The Goldfinch . Curious film based on a book I’d never heard of . Marvellously shot , quite slow paced but complex in some places with some twists and turns. Revolves around a painting but the it’s the soulless , tragic , painful lives of the characters that is probably the real story. Got slated on release but its well acted and intriguing enough to watch to the end although I probably wouldn’t watch it again
 
I rewatched The Shining. I still think it's a poor adaptation but a wonderful film. I watched the blu-ray based on a new 4k scan which looks glorious. Unfortunately it's only available as the longer US cut, I think the shorter European cut is superior. After the US release was poorly received, Kubrick decided to trim another 25 minutes from the film and the shorter cut, which is still 2 hours long, works far better. The US cut at 144 minutes is simply too long.
I think your opening sentences sums it up perfectly for me. If it had been a stand-alone script the film would have about zero negatives for me- indeed it works great as a story where Jack Torrance simply has a complete mental breakdown.

But at the end of the day the in the book the events that unfold are firmly of a supernatural nature, which Kubrick omits for the most part. I can’t blame StephKing for being as pissed off with itas he was.
 
I think your opening sentences sums it up perfectly for me. If it had been a stand-alone script the film would have about zero negatives for me- indeed it works great as a story where Jack Torrance simply has a complete mental breakdown.

But at the end of the day the in the book the events that unfold are firmly of a supernatural nature, which Kubrick omits for the most part. I can’t blame StephKing for being as pissed off with itas he was.
I'd be happy for someone to have another go at adapting The Shining, ideally as something like a Netflix series. The book is one of the best horror novels I've read and not much of it survives in the film. There was a 90s mini-series which was more faithful to the book but unfortunately it was directed by the painfully untalented Mick Garris, who had a monopoly on Stephen King adaptations at the time.

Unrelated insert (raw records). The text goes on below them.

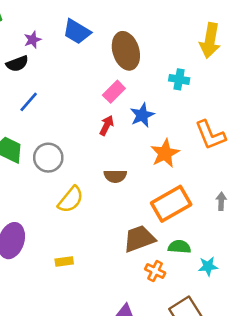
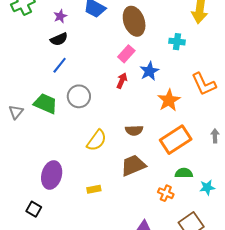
black semicircle: (17, 64) -> (59, 39), moved
gray circle: (48, 158) -> (79, 96), moved
brown semicircle: (115, 176) -> (134, 130), moved
brown trapezoid: (139, 239) -> (133, 165), moved

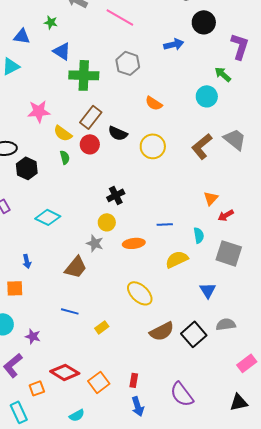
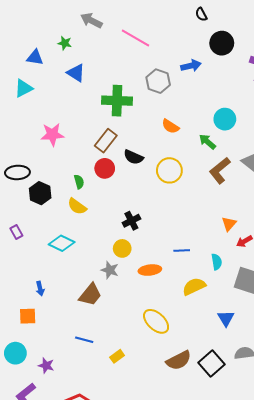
gray hexagon: (128, 63) -> (158, 81), moved
green arrow: (223, 74) -> (207, 142), moved
green cross: (84, 75) -> (117, 101), moved
yellow semicircle: (63, 133) -> (77, 206), moved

I've read that new adaptations of Salem's Lot and The Stand are in the works, both of which could easily improve on previous TV adaptations,
 
I've started to watch Mrs. America, the 9 part Hulu mini-series about feminism in the 70s and the movement to pass the Equal Right Amendment. Three episodes in I'm trying to put my finder on why this doesn't work as well as it should. Great cast, fascinating subject matter and the type of production values you'd expect from "peak tv" these days but I don't find it as involving as it should be. The conceit to make the central character Phyllis Schlaffly (played by Cate Blanchett in grand-dame mode), a prominent antagonist to the feminist movement, is not a bad one but you spend a lot of time with a loathsome hypocrite. In terms of its politics it all feels a little flat and obvious. A made up drama like Mad Men dealt with similar themes with more nuance. It's not bad, so far it's just not as good as I'd like it to be but I'll stick with it.

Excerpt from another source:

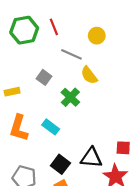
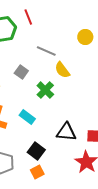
red line: (54, 27) -> (28, 17), moved
yellow circle: (97, 36) -> (85, 37), moved
black triangle: (91, 158) -> (66, 132), moved

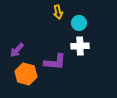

Saw the first two eps of this on BBC2 last night. If it doesn't work as well as it could (and it does work very well in spite of that, IMO) it's because Blanchett steals the whole thing from under the eyes of every other actor involved. She maybe makes Schlafly - a genuine monster - a bit too sympathetic in the process. . .

As a political lesson, it was a good idea to make Blanchett the centrepiece though. What we're looking at is US "progressives" consistently underestimating the opposition - something they continue to do to this day.
 
I was flicking around the channels the other night and saw Ken Stott. So I stopped to see what it was because I like him in mostly everything I have ever seen him in. It was An Inspector Calls on Drama.
I have heard of it, but have never read it and didn't know what it was about. I absolutely loved it.
Made me think that putting it on now wasn't a coincidence. The big wigs are all responsible for the misery and destruction of the little people and none of them want to admit any part of it.